Immunosuppression is a well-established treatment in giant cell myocarditis, since it has been shown that patients with this condition had a significantly prolonged transplant-free survival when treated with prednisone and cyclosporine. This type of treatment is also employed in hypersensitivity myocarditis, as well as in myocarditis associated with systemic diseases like sarcoidosis and lupus erythematosus.

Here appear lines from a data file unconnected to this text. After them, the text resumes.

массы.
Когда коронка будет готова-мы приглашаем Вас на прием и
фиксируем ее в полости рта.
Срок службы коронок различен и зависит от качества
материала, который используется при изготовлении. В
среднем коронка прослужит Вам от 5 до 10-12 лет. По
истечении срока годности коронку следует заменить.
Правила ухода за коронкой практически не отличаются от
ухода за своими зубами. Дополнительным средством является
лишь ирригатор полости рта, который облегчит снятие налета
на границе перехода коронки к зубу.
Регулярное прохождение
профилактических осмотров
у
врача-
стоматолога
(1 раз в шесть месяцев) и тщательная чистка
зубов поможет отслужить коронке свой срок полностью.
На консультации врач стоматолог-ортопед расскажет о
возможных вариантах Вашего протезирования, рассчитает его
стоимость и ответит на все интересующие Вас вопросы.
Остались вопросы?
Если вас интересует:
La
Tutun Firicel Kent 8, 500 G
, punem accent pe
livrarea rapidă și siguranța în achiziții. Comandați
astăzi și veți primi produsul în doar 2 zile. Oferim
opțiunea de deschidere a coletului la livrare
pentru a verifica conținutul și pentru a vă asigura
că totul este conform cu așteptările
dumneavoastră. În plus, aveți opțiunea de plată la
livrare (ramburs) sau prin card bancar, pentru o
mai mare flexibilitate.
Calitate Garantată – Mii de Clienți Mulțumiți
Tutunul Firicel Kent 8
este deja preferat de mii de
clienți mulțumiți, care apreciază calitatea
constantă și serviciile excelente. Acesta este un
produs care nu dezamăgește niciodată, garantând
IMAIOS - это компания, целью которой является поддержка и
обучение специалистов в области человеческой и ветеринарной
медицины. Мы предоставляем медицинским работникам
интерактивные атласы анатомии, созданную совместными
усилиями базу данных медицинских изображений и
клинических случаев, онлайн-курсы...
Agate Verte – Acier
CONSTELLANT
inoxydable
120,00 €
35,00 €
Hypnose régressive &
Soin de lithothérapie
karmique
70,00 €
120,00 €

Antiviral therapy is currently not recommended for the treatment of acute myocarditis; however, the role of antiviral therapy for chronic type of myocarditis associated with persistent viral genomes is a matter of active research endeavors. The treatment scheme in chronic viral cardiomyopathy is based on the experiences gained in multiple sclerosis.

Both interferon-α and interferon-β have been shown to result in hemodynamic and clinical improvement in dilated cardiomyopathy and myocarditis, although we lack large-scale, multicenter clinical trials. Studies on animals have demonstrated that monoclonal antibodies with high purity and strong specificity represent a promising approach in the treatment of viral myocarditis.